##### EXERCISE MATERIALS #####

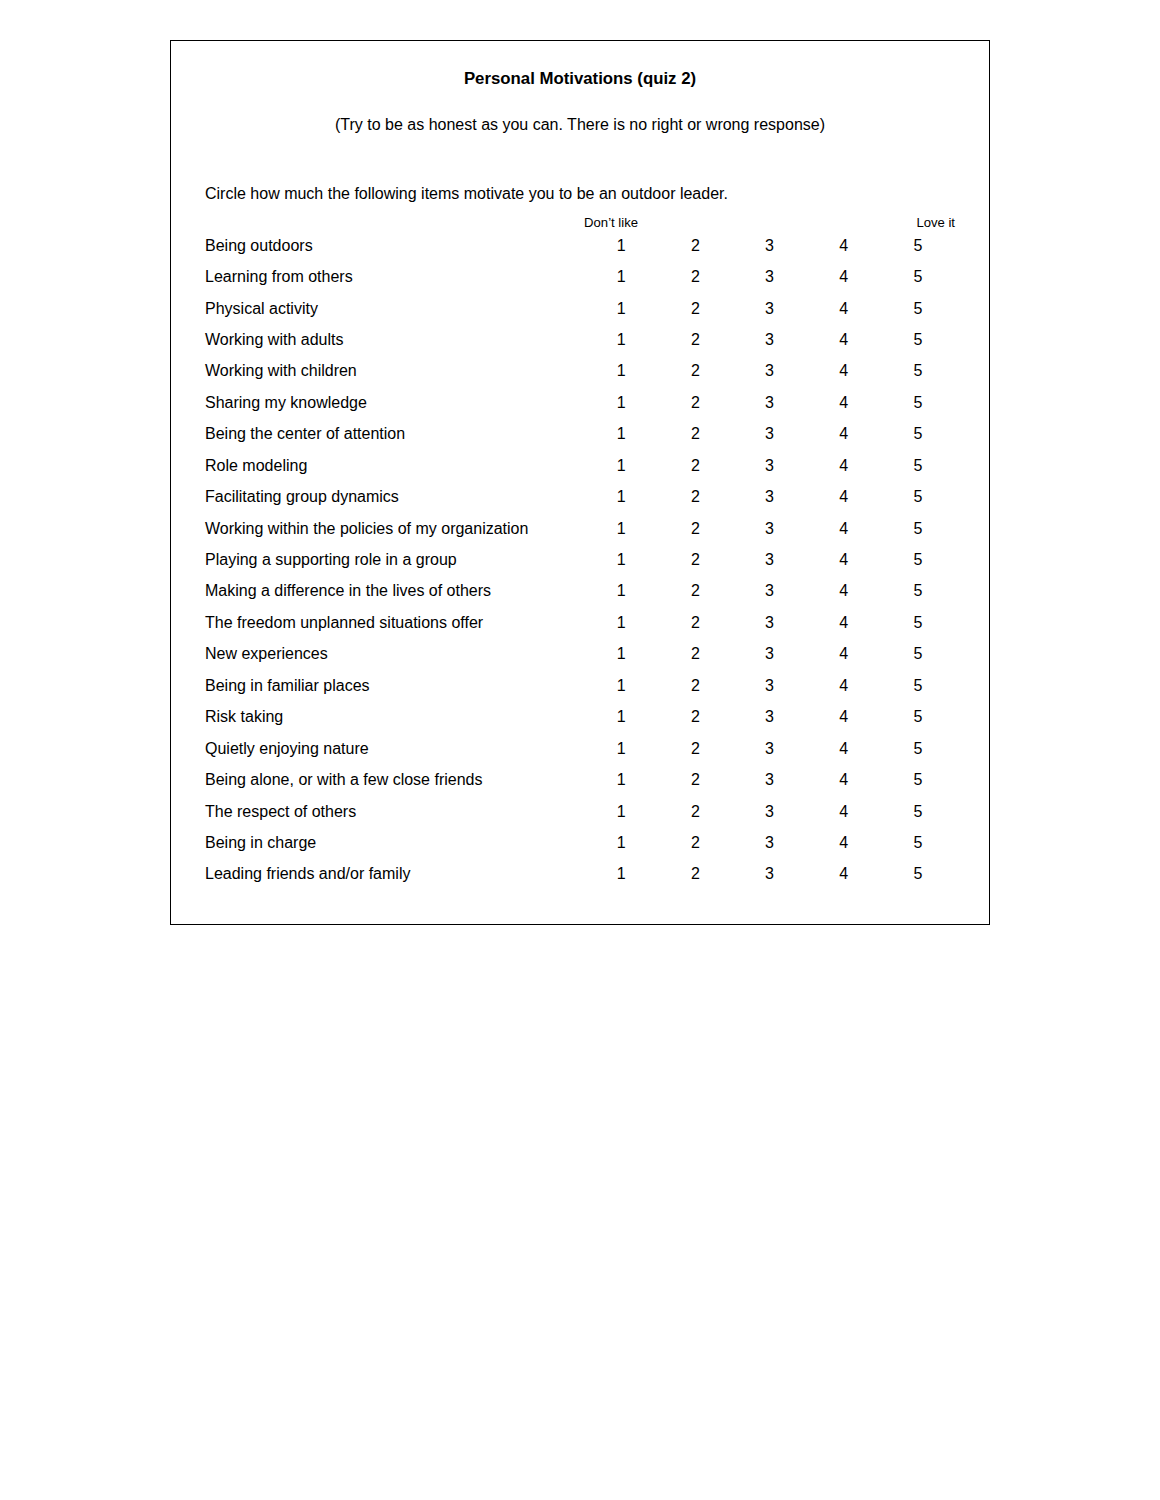Personal Motivations (quiz 2)
(Try to be as honest as you can. There is no right or wrong response)
Circle how much the following items motivate you to be an outdoor leader.
| | Don’t like | | Love it |
| --- | --- | --- | --- |
| Being outdoors | 1 | 2 | 3 | 4 | 5 |
| Learning from others | 1 | 2 | 3 | 4 | 5 |
| Physical activity | 1 | 2 | 3 | 4 | 5 |
| Working with adults | 1 | 2 | 3 | 4 | 5 |
| Working with children | 1 | 2 | 3 | 4 | 5 |
| Sharing my knowledge | 1 | 2 | 3 | 4 | 5 |
| Being the center of attention | 1 | 2 | 3 | 4 | 5 |
| Role modeling | 1 | 2 | 3 | 4 | 5 |
| Facilitating group dynamics | 1 | 2 | 3 | 4 | 5 |
| Working within the policies of my organization | 1 | 2 | 3 | 4 | 5 |
| Playing a supporting role in a group | 1 | 2 | 3 | 4 | 5 |
| Making a difference in the lives of others | 1 | 2 | 3 | 4 | 5 |
| The freedom unplanned situations offer | 1 | 2 | 3 | 4 | 5 |
| New experiences | 1 | 2 | 3 | 4 | 5 |
| Being in familiar places | 1 | 2 | 3 | 4 | 5 |
| Risk taking | 1 | 2 | 3 | 4 | 5 |
| Quietly enjoying nature | 1 | 2 | 3 | 4 | 5 |
| Being alone, or with a few close friends | 1 | 2 | 3 | 4 | 5 |
| The respect of others | 1 | 2 | 3 | 4 | 5 |
| Being in charge | 1 | 2 | 3 | 4 | 5 |
| Leading friends and/or family | 1 | 2 | 3 | 4 | 5 |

#####

TASK GOAL: The lines from the one containing "Working within the" through the final line of the entries above are to be printed exactly, with nothing added.

YOUR SOLUTION:
| Working within the policies of my organization | 1 | 2 | 3 | 4 | 5 |
| Playing a supporting role in a group | 1 | 2 | 3 | 4 | 5 |
| Making a difference in the lives of others | 1 | 2 | 3 | 4 | 5 |
| The freedom unplanned situations offer | 1 | 2 | 3 | 4 | 5 |
| New experiences | 1 | 2 | 3 | 4 | 5 |
| Being in familiar places | 1 | 2 | 3 | 4 | 5 |
| Risk taking | 1 | 2 | 3 | 4 | 5 |
| Quietly enjoying nature | 1 | 2 | 3 | 4 | 5 |
| Being alone, or with a few close friends | 1 | 2 | 3 | 4 | 5 |
| The respect of others | 1 | 2 | 3 | 4 | 5 |
| Being in charge | 1 | 2 | 3 | 4 | 5 |
| Leading friends and/or family | 1 | 2 | 3 | 4 | 5 |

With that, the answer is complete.